Movie ratings analysis (Max, Min, Avg):
+--------+------------------+----------+----------+
|movie_id|        avg_rating|min_rating|max_rating|
+--------+------------------+----------+----------+
|     474| 4.252577319587629|         2|         5|
|      29|2.6666666666666665|         1|         5|
|      26| 3.452054794520548|         1|         5|
|     964|3.3333333333333335|         1|         5|
|      65|3.5391304347826087|         1|         5|
|     191| 4.163043478260869|         1|         5|
|    1224|2.6666666666666665|         1|         4|
|     558|3.6714285714285713|         1|         5|
|    1010|              3.25|         1|         5|
|     418|3.5813953488372094|         1|         5|
+--------+------------------+----------+----------+
only showing top 10 rows



In [130]:
# Use case descriptions of the MovieLens dataset
print("Uses of the MovieLens Dataset are as follows:\n")
print("Determine which movies have received the highest number of ratings.")
print("Discover movies that have the highest average ratings from users.")
print("Predict which movies are the most controversial among different age groups by analyzing the variance in ratings.")
print("Identify movies on which men and women most disagree, providing insights into gender-based preferences.")
print("Find out which occupations are most active in rating movies and their preferences.")
print("Develop a recommender system to suggest movies to users based on their rating history and preferences.")
print("Calculate the average, maximum, and minimum ratings of movies to understand their overall reception.")
print("Determine which movies are suitable for different age groups based on the ratings and reviews.")
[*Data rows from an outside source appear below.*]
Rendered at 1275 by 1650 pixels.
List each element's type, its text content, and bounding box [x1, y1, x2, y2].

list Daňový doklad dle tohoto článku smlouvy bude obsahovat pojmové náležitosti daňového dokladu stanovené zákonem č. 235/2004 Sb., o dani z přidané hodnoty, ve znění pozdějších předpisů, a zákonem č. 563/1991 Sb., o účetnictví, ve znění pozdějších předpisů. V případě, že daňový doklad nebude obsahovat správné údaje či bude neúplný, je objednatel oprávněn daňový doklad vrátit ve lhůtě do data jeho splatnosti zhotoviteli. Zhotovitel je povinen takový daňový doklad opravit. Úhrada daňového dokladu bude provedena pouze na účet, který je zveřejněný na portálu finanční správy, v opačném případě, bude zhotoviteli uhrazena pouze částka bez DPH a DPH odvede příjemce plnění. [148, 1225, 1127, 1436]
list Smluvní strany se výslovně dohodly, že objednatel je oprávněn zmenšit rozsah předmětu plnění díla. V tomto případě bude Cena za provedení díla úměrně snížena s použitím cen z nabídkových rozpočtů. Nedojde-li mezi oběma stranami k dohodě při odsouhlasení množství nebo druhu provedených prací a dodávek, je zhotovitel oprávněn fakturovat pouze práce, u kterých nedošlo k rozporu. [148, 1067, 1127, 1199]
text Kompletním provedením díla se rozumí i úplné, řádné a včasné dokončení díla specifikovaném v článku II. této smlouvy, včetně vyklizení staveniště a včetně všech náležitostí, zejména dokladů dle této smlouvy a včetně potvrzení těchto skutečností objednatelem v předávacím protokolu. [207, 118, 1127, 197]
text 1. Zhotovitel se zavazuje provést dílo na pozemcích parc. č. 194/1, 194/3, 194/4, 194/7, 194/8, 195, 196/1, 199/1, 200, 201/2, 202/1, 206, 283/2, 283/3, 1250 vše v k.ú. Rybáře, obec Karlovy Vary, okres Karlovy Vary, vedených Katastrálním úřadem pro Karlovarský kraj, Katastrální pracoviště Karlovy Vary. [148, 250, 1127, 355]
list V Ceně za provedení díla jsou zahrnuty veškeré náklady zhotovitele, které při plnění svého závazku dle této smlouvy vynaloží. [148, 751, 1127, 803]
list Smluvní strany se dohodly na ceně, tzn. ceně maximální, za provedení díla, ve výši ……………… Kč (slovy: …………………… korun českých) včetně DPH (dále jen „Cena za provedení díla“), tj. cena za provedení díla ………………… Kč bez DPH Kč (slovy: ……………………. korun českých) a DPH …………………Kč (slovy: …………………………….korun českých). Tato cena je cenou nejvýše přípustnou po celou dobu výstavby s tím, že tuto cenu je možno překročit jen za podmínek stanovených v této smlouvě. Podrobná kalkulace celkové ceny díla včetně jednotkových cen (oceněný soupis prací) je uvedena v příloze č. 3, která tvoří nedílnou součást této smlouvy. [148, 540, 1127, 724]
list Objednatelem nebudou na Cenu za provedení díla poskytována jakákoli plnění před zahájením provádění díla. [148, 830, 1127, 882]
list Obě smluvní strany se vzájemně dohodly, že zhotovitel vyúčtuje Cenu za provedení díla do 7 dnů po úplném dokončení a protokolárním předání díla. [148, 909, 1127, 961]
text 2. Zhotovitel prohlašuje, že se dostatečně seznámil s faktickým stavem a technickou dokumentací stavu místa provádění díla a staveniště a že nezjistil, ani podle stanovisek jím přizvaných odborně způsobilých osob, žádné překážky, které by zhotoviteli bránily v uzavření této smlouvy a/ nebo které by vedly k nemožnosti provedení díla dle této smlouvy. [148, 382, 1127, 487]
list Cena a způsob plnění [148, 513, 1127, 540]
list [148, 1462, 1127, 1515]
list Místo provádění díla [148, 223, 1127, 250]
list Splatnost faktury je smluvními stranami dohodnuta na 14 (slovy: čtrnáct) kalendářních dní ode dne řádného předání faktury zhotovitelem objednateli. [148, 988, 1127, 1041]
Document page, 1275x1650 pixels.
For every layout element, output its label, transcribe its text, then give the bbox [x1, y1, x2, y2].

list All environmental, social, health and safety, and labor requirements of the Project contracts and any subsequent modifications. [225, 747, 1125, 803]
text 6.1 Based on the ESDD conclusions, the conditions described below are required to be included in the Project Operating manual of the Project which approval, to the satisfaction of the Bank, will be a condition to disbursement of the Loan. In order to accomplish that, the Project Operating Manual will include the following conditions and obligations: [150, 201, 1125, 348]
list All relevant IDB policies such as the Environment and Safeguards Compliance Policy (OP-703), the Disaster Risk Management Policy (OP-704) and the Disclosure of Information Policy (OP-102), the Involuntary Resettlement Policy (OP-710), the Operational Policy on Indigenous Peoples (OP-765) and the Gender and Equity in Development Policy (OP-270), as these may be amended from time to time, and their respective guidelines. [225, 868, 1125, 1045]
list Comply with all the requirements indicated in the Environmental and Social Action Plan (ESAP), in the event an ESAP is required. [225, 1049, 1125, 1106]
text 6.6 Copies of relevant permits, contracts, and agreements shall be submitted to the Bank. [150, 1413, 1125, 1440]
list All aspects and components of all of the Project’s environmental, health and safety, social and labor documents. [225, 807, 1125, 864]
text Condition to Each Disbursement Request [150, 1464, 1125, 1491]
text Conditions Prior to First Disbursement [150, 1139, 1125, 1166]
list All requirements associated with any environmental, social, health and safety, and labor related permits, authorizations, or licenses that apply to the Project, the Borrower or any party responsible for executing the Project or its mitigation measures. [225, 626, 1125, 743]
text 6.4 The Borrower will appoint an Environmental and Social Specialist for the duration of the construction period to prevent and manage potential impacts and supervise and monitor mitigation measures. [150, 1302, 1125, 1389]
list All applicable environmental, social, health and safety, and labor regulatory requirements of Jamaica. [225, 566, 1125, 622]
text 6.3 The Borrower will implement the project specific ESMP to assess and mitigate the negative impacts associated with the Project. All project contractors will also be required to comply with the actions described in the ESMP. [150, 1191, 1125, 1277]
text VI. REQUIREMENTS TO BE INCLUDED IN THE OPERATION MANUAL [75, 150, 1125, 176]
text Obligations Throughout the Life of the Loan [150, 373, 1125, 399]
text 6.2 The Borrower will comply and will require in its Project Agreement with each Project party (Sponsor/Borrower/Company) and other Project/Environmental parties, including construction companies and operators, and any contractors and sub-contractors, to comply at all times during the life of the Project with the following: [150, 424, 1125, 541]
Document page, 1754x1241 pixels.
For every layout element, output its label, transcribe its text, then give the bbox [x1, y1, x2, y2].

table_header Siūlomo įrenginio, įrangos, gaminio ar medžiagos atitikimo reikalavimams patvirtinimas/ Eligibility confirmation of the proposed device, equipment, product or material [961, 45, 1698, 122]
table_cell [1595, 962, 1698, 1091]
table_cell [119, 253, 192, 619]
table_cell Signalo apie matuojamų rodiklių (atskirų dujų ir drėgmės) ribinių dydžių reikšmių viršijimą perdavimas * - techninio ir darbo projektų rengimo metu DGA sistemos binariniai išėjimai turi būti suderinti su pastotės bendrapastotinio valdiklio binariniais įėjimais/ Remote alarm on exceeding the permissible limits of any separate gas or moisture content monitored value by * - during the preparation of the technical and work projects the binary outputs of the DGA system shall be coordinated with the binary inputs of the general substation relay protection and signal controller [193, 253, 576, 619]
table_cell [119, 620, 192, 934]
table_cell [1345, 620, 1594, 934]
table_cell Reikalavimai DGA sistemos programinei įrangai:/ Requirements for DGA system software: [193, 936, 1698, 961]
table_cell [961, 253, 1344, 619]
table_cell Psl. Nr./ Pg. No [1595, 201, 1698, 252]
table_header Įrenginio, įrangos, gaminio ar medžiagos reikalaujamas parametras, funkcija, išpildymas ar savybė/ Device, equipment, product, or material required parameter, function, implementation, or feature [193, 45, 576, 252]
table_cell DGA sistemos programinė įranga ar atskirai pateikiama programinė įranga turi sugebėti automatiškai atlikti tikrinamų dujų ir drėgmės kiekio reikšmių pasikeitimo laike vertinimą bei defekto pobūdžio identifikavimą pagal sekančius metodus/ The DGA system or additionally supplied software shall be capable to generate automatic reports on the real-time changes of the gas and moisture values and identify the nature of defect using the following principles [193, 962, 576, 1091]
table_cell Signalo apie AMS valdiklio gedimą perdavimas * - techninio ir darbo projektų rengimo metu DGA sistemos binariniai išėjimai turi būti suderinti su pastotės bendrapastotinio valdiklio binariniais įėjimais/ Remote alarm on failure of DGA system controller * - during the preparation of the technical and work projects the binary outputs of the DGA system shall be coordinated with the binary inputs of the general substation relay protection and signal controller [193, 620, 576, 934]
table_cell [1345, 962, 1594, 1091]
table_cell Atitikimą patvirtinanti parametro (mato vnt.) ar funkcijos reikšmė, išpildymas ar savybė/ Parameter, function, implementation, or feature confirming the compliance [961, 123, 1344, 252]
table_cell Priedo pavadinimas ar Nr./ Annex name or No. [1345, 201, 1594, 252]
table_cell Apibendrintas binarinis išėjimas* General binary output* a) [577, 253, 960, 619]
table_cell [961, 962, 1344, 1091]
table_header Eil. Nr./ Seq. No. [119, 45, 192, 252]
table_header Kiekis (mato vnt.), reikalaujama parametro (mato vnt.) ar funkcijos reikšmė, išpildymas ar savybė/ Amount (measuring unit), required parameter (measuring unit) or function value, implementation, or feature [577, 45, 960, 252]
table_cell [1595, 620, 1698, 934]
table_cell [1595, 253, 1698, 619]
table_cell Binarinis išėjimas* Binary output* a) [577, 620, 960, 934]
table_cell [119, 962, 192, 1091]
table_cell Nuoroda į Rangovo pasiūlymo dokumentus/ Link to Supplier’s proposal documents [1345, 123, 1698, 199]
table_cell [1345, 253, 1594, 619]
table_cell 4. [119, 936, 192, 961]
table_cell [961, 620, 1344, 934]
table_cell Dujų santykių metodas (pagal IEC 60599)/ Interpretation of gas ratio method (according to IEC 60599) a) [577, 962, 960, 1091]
Uses of the MovieLens Dataset are as follows:

Determine which movies have received the highest number of ratings.
Discover movies that have the highest average ratings from users.
Predict which movies are the most controversial among different age groups by analyzing the variance in ratings.
Identify movies on which men and women most disagree, providing insights into gender-based preferences.
Find out which occupations are most active in rating movies and their preferences.
Develop a recommender system to suggest movies to users based on their rating history and preferences.
Calculate the average, maximum, and minimum ratings of movies to understand their overall reception.
Determine which movies are suitable for different age groups based on the ratings and reviews.